→ Aim of the exercise: An exact copy of the data is required, with no pictures in it.
=-=-=
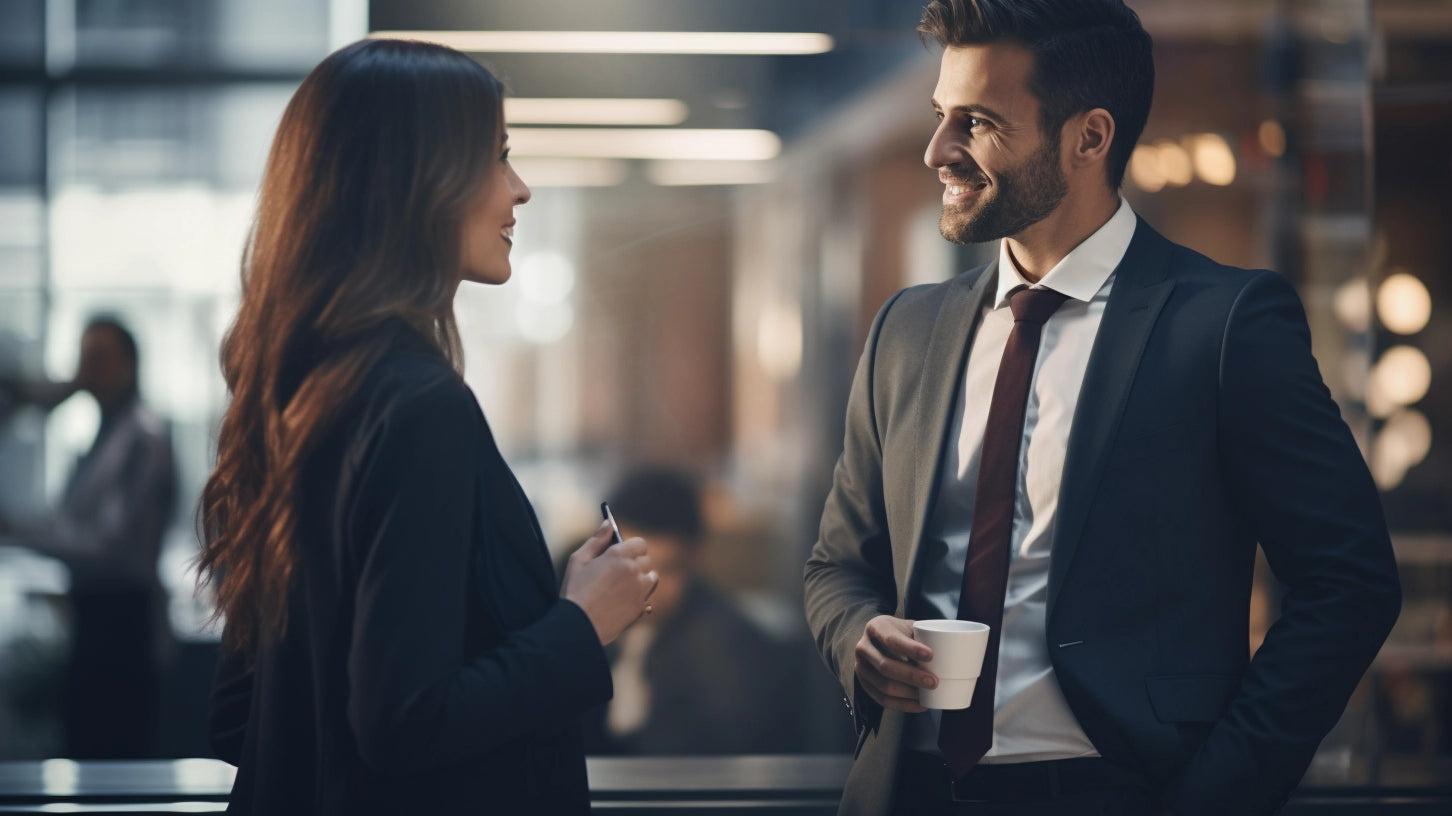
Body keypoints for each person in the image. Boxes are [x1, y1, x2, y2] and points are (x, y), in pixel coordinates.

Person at [802, 2, 1402, 815]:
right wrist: (858, 641)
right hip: (907, 795)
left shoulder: (1224, 325)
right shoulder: (907, 330)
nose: (937, 150)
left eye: (976, 122)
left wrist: (1219, 796)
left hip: (1114, 793)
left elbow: (1349, 584)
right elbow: (837, 567)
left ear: (1089, 138)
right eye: (940, 115)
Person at [197, 39, 658, 815]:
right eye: (496, 157)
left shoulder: (300, 394)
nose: (520, 189)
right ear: (414, 180)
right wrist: (582, 622)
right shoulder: (417, 407)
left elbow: (241, 713)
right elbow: (405, 722)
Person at [0, 316, 177, 758]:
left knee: (112, 756)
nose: (86, 370)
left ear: (129, 365)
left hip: (123, 622)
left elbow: (109, 545)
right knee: (89, 749)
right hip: (96, 616)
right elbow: (70, 526)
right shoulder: (104, 435)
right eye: (83, 358)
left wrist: (17, 534)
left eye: (98, 358)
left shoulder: (141, 436)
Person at [581, 467, 801, 755]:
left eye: (668, 568)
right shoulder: (582, 619)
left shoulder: (726, 653)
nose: (648, 583)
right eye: (631, 564)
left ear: (695, 558)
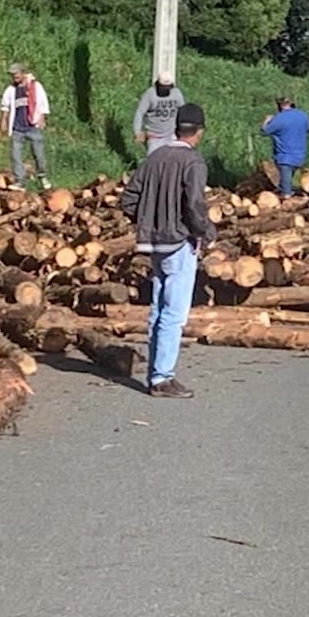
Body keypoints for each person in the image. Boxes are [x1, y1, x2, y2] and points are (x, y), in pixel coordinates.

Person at [118, 103, 215, 398]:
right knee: (174, 312)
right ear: (198, 132)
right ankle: (162, 377)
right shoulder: (193, 162)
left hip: (153, 242)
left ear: (176, 127)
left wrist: (145, 221)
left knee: (158, 308)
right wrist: (206, 232)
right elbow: (194, 206)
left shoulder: (155, 156)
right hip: (179, 242)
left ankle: (155, 372)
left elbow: (129, 199)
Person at [0, 63, 52, 190]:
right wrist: (3, 120)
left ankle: (42, 176)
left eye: (16, 74)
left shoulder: (35, 86)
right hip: (17, 128)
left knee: (38, 154)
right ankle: (20, 181)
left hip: (32, 126)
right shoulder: (11, 90)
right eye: (12, 75)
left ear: (23, 73)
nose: (14, 77)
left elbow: (43, 102)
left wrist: (42, 117)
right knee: (15, 155)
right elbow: (5, 106)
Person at [259, 97, 309, 197]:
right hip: (300, 155)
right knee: (286, 182)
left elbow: (263, 131)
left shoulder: (279, 119)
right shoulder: (302, 115)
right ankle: (285, 191)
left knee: (286, 191)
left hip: (284, 158)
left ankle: (286, 201)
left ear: (279, 106)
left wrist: (266, 121)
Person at [132, 70, 187, 154]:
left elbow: (183, 111)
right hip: (154, 136)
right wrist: (137, 132)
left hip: (172, 134)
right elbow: (140, 112)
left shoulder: (176, 94)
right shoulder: (150, 95)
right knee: (154, 162)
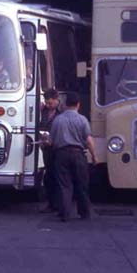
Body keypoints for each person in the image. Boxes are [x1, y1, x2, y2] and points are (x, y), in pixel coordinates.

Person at [48, 91, 99, 222]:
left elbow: (51, 141)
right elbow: (88, 140)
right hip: (78, 154)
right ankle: (84, 213)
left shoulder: (57, 120)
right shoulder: (82, 120)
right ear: (78, 105)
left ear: (65, 104)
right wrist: (94, 156)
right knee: (81, 184)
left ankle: (64, 213)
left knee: (65, 185)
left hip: (61, 155)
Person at [38, 88, 62, 213]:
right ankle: (50, 203)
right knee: (48, 176)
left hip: (58, 148)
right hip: (45, 146)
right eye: (47, 103)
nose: (48, 105)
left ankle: (58, 204)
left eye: (50, 103)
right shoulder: (43, 111)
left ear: (57, 100)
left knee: (57, 176)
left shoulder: (62, 112)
=-=-=
→ Exercise answer:
Body keypoints for each person in the image. Boxes are [x1, y1, x2, y2] and points are (x, y), in pixel coordinates.

Person at [802, 2, 1402, 815]:
right wrist: (858, 641)
right hip: (907, 795)
left shoulder: (1224, 325)
right shoulder: (907, 330)
nose: (937, 150)
left eye: (976, 122)
left wrist: (1219, 796)
left hip: (1114, 793)
left elbow: (1349, 584)
right elbow: (837, 567)
left ear: (1089, 138)
right eye: (940, 115)
Person at [197, 39, 658, 815]:
right eye: (496, 157)
left shoulder: (300, 394)
nose: (520, 189)
right ear: (414, 180)
right wrist: (582, 622)
right shoulder: (417, 407)
left elbow: (241, 713)
right elbow: (405, 722)
Person at [0, 316, 177, 758]:
left knee: (112, 756)
nose: (86, 370)
left ear: (129, 365)
left hip: (123, 622)
left elbow: (109, 545)
right knee: (89, 749)
right hip: (96, 616)
right elbow: (70, 526)
right shoulder: (104, 435)
right eye: (83, 358)
left wrist: (17, 534)
left eye: (98, 358)
left shoulder: (141, 436)
Person at [581, 467, 801, 755]:
left eye: (668, 568)
right shoulder: (582, 619)
left shoulder: (726, 653)
nose: (648, 583)
right eye: (631, 564)
left ear: (695, 558)
Body keypoints for each person in the image. Boxes are [x1, y1, x2, y2] and points are (x, y), in pixel coordinates.

Person at [118, 103, 215, 398]:
right knee: (174, 312)
right ear: (198, 132)
right ankle: (162, 377)
right shoulder: (193, 162)
left hip: (153, 242)
left ear: (176, 127)
left wrist: (145, 221)
left knee: (158, 308)
right wrist: (206, 232)
right elbow: (194, 206)
left shoulder: (155, 156)
right hip: (179, 242)
left ankle: (155, 372)
left elbow: (129, 199)
Person at [0, 63, 52, 190]:
right wrist: (3, 120)
left ankle: (42, 176)
left eye: (16, 74)
left shoulder: (35, 86)
right hip: (17, 128)
left knee: (38, 154)
right ankle: (20, 181)
left hip: (32, 126)
right shoulder: (11, 90)
right eye: (12, 75)
left ear: (23, 73)
nose: (14, 77)
left elbow: (43, 102)
left wrist: (42, 117)
right knee: (15, 155)
right elbow: (5, 106)
Person at [259, 97, 309, 197]:
right hip: (300, 155)
right knee: (286, 182)
left elbow: (263, 131)
left shoulder: (279, 119)
right shoulder: (302, 115)
right ankle: (285, 191)
left knee: (286, 191)
left hip: (284, 158)
left ankle: (286, 201)
left ear: (279, 106)
left wrist: (266, 121)
Person at [132, 70, 187, 154]:
left elbow: (183, 111)
right hip: (154, 136)
right wrist: (137, 132)
left hip: (172, 134)
right elbow: (140, 112)
left shoulder: (176, 94)
right shoulder: (150, 95)
right knee: (154, 162)
Body keypoints for each person in the image. Boxes are [x1, y1, x2, y2] and points are (x, y), in pixel coordinates.

Person at [48, 91, 99, 222]:
left elbow: (51, 141)
right elbow: (88, 140)
right hip: (78, 154)
right ankle: (84, 213)
left shoulder: (57, 120)
right shoulder: (82, 120)
right ear: (78, 105)
left ear: (65, 104)
right wrist: (94, 156)
right knee: (81, 184)
left ankle: (64, 213)
left knee: (65, 185)
left hip: (61, 155)
Person at [38, 88, 62, 213]:
right ankle: (50, 203)
right knee: (48, 176)
left hip: (58, 148)
right hip: (45, 146)
right eye: (47, 103)
nose: (48, 105)
left ankle: (58, 204)
left eye: (50, 103)
right shoulder: (43, 111)
left ear: (57, 100)
left knee: (57, 176)
left shoulder: (62, 112)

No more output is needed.